In normal cell growth, the Hippo pathway (which controls organ size in animals) works as a dam, regulating cell proliferation. Researchers found that the transcription factor of a DNA binding protein called "sex determining region Y box 2," or Sox2, which normally maintains cell self-renewal, releases the floodgates in the Hippo pathway in osteosarcomas and other cancers.

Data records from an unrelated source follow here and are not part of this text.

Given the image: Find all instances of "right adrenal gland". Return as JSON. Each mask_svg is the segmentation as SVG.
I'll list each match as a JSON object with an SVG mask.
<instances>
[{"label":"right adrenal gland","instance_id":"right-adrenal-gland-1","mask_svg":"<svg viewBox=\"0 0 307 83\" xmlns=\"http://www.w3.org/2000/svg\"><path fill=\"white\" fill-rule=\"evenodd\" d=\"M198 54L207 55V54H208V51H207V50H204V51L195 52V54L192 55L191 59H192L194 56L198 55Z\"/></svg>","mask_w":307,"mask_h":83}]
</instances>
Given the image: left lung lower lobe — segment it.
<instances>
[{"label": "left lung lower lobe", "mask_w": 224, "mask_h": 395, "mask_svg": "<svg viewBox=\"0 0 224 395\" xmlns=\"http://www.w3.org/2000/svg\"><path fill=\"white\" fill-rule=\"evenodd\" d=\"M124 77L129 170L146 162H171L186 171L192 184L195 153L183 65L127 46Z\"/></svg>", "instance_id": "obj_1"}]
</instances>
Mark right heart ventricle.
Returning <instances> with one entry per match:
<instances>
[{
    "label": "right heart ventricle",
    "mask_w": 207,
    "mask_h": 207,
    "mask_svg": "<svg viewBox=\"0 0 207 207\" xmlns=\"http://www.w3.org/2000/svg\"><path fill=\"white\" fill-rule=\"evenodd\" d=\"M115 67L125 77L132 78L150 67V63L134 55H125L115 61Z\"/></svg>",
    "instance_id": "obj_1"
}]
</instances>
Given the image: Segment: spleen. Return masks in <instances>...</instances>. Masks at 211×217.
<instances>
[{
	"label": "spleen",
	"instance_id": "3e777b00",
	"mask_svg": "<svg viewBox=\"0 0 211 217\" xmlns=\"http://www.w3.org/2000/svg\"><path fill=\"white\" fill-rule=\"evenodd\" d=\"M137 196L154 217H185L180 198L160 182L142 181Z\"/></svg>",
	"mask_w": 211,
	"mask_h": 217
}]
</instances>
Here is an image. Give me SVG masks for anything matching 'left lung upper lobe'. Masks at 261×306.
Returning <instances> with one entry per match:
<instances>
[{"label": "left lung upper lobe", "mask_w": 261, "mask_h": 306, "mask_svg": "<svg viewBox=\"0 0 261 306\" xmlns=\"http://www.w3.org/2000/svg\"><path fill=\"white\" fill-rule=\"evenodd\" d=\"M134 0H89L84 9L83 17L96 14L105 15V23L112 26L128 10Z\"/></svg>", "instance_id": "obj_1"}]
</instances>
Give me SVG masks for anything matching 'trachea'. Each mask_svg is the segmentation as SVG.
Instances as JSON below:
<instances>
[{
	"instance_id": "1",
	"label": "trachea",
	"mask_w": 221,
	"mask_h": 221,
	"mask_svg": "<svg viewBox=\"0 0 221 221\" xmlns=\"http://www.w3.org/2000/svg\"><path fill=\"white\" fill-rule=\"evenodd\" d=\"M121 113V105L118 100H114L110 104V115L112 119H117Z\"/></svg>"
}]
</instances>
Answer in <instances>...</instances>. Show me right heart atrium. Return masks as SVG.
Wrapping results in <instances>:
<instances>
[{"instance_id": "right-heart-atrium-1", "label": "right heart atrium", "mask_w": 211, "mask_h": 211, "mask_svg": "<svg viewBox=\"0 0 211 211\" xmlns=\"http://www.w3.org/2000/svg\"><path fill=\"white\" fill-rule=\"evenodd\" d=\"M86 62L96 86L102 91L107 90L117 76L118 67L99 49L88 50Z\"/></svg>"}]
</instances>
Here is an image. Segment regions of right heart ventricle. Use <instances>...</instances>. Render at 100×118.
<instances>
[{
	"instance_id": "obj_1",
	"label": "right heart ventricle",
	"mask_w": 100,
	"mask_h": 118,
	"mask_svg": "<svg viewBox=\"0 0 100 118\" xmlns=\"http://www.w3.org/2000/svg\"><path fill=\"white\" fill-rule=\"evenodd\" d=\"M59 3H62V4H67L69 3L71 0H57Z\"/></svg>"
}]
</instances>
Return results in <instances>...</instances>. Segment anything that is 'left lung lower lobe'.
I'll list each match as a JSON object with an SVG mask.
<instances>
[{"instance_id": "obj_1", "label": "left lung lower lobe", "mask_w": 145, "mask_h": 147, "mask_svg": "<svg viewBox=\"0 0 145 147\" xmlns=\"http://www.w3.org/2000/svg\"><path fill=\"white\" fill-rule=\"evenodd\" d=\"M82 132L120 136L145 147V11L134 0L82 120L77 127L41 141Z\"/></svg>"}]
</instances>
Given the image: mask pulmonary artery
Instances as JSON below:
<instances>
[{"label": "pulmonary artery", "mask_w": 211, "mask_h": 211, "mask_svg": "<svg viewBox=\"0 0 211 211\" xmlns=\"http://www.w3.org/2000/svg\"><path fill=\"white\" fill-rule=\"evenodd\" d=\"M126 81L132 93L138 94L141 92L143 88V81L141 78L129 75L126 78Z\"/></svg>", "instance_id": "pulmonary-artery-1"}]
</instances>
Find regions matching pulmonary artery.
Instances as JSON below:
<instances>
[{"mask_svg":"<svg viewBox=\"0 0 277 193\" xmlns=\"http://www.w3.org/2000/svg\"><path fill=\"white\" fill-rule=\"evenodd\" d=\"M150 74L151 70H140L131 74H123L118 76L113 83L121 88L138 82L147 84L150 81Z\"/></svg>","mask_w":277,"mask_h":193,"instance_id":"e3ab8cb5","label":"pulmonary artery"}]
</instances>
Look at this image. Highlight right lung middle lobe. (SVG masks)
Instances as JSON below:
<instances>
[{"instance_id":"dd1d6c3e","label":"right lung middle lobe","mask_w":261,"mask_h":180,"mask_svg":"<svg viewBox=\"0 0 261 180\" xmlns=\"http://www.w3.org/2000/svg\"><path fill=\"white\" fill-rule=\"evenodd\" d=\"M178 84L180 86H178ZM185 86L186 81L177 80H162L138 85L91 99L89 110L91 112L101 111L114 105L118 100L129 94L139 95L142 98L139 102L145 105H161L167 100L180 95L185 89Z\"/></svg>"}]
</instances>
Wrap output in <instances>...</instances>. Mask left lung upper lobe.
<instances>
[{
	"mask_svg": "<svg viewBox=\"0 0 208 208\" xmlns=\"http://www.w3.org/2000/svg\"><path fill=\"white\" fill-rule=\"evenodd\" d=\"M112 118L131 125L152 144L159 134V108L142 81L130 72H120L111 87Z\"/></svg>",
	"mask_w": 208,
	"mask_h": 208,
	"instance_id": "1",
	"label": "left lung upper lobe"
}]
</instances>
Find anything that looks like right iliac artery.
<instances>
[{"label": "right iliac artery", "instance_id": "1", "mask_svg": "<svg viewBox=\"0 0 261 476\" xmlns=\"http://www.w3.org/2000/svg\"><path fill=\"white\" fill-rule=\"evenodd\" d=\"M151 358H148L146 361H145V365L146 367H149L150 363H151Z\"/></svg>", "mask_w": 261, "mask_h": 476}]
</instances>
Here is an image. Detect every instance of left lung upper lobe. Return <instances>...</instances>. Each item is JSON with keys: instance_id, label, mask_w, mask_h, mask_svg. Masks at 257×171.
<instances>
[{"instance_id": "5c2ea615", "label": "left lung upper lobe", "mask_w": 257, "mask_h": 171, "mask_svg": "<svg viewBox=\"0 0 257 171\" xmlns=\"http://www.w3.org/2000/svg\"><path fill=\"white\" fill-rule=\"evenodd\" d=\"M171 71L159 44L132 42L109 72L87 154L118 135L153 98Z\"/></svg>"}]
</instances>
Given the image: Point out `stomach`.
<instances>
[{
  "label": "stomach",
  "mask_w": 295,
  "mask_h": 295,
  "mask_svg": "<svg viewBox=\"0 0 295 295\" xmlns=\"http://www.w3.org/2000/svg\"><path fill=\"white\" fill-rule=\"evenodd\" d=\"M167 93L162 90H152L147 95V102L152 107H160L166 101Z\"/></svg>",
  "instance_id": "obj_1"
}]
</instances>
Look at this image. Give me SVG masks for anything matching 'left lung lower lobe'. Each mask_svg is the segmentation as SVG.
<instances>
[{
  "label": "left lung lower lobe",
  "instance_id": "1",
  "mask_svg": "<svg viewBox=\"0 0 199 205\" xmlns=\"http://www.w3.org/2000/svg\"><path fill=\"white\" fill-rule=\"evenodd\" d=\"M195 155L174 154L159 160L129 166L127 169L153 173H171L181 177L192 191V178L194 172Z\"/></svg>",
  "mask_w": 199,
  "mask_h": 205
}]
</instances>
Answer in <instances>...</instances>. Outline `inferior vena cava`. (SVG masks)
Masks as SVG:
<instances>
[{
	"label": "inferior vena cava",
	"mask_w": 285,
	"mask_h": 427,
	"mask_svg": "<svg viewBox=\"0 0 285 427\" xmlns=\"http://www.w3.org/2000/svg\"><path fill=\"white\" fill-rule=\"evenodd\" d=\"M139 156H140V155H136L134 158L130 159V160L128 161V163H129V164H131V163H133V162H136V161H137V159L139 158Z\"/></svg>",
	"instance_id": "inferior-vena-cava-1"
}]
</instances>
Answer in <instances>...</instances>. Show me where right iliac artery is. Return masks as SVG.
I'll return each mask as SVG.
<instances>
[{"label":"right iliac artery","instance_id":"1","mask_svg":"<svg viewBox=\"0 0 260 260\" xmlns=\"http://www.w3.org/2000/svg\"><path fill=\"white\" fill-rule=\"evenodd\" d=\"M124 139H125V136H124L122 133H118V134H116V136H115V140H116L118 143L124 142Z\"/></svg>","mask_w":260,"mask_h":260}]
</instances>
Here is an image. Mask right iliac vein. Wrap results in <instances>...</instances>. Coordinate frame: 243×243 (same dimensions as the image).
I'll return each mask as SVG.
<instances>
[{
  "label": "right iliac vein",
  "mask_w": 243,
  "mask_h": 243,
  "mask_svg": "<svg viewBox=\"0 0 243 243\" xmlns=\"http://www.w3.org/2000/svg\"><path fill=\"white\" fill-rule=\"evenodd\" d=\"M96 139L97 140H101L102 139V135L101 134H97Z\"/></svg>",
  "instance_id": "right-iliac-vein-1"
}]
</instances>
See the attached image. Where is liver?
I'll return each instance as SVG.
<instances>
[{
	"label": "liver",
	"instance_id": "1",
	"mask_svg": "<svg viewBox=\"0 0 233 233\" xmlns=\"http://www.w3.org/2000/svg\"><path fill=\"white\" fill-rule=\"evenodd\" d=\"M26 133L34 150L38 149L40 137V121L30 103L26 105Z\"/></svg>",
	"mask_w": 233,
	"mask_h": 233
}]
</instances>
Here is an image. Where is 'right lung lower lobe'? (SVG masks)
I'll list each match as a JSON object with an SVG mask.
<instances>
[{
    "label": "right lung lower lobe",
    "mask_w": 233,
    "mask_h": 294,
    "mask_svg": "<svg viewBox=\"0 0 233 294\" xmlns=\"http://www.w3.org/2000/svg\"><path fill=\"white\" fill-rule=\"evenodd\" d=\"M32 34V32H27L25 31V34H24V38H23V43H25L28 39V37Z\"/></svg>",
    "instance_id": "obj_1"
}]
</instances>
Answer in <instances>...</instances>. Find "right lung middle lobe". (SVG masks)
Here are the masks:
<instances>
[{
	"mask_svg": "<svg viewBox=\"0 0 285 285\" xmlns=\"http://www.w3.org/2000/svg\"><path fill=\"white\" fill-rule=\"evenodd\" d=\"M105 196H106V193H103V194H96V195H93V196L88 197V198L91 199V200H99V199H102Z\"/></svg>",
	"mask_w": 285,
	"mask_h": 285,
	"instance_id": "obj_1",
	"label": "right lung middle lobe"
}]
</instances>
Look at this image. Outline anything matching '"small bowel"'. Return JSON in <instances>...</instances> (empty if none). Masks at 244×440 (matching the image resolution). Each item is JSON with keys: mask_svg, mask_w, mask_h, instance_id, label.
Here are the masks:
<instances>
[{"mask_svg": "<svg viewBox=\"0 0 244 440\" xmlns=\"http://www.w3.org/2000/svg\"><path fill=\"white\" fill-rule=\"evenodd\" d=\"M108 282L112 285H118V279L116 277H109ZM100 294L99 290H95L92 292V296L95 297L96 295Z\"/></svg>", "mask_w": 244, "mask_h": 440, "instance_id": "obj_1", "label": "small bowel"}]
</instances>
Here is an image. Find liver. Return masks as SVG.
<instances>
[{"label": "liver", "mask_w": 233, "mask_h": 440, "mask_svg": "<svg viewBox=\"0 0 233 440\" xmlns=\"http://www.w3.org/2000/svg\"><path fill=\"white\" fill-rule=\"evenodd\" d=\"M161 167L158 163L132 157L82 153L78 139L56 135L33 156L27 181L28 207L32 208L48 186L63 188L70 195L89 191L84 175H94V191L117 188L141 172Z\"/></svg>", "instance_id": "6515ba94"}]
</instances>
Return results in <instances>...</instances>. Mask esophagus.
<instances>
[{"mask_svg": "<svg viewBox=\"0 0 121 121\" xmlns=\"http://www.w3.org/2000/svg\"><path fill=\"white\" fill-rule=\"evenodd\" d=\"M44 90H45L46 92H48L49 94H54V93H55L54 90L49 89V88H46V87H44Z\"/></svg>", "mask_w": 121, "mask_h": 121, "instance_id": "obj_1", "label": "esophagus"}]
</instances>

This permits the growth of highly aggressive, tumor-forming stem cells.

“This study is one of the first to identify the mechanisms that underlie how an osteosarcoma cancer stem cell maintains its tumor-initiating properties,” said senior study investigator Claudio Basilico, MD, the Jan T. Vilcek Professor of Molecular Pathogenesis at NYU Langone and a member of its Perlmutter Cancer Center.

Study Details

In the study, the investigators used human and mouse osteosarcomas to pinpoint the molecular mechanisms that inhibit the tumor-suppressive Hippo pathway. The researchers concluded that Sox2 represses the functioning of the Hippo pathway, which, in turn, leads to an increase of the potent growth stimulator Yes-associated protein, known as YAP, permitting cancer cell proliferation.

“Our research is an important step forward in developing novel targeted therapies for these highly aggressive cancers,” said study coinvestigator Alka Mansukhani, PhD, an Associate Professor at NYU Langone and also a member of the Perlmutter Cancer Center. “One possibility is to develop a small molecule that could knock out the Sox2 transcription factor and free the Hippo pathway to reexert tumor suppression.”

Dr. Mansukhani added that the research suggests that drugs such as verteporfin, which interfere with cancer-promoting YAP function, might prove useful in Sox2-dependent tumors.

The study expands on previous work in Dr. Basilico's and Dr. Mansukhani's molecular oncology laboratories at NYU Langone, and on earlier work by Upal Basu-Roy, PhD, MPH, the lead study investigator, who found that Sox2 was an essential transcription factor for the maintenance of osteosarcoma stem cells.

The NYU group has shown that, in addition to playing a role in osteosarcoma, Sox2 operates in other tumors, such as glioblastomas.

Drs. Mansukhani and Basilico are the corresponding authors for the Nature Communications article.

The research was supported by the National Cancer Institute and the New York State Health Department.